§ Input data:
....................
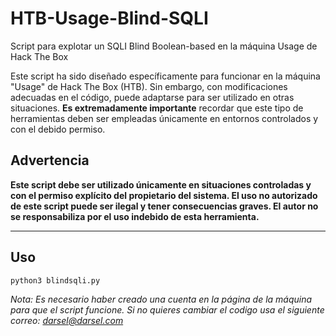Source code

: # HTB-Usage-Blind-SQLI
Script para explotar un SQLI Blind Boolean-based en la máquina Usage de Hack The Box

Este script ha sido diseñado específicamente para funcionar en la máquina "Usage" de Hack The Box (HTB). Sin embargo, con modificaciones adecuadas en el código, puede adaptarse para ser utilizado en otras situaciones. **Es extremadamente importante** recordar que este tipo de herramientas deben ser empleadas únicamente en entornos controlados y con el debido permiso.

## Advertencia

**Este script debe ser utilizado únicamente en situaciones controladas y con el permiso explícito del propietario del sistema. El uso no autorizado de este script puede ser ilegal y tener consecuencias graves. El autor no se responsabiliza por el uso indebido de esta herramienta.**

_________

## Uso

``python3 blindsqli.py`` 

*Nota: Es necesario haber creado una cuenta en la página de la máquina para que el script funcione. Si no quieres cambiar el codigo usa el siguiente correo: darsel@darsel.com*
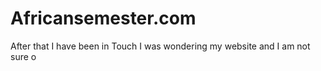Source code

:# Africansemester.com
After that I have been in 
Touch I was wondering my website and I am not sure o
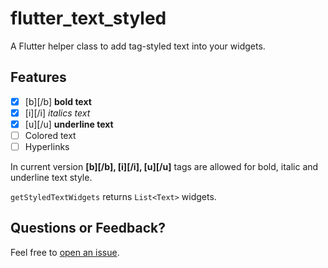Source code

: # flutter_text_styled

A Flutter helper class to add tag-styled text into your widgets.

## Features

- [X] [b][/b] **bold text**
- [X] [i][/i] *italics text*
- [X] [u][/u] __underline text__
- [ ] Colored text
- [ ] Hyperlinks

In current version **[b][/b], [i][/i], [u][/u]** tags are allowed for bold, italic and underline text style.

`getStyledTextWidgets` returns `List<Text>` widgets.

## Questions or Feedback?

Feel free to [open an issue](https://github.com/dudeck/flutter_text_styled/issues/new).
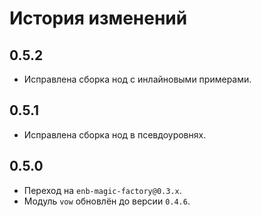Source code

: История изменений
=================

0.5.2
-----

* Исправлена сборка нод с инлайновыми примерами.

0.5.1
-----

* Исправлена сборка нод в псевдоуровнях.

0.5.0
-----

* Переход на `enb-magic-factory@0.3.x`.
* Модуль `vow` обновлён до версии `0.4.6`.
....................
§ Task brief:
Copy the lines of the data starting at the line containing "siguiente correo: darsel@darsel.com*" and ending at the line containing "## Features", both of those included, and leave the pictures out of your answer.

§ Response to the exercise:
*Nota: Es necesario haber creado una cuenta en la página de la máquina para que el script funcione. Si no quieres cambiar el codigo usa el siguiente correo: darsel@darsel.com*
Source code

:# Africansemester.com
After that I have been in 
Touch I was wondering my website and I am not sure o
Source code

: # flutter_text_styled

A Flutter helper class to add tag-styled text into your widgets.

## Features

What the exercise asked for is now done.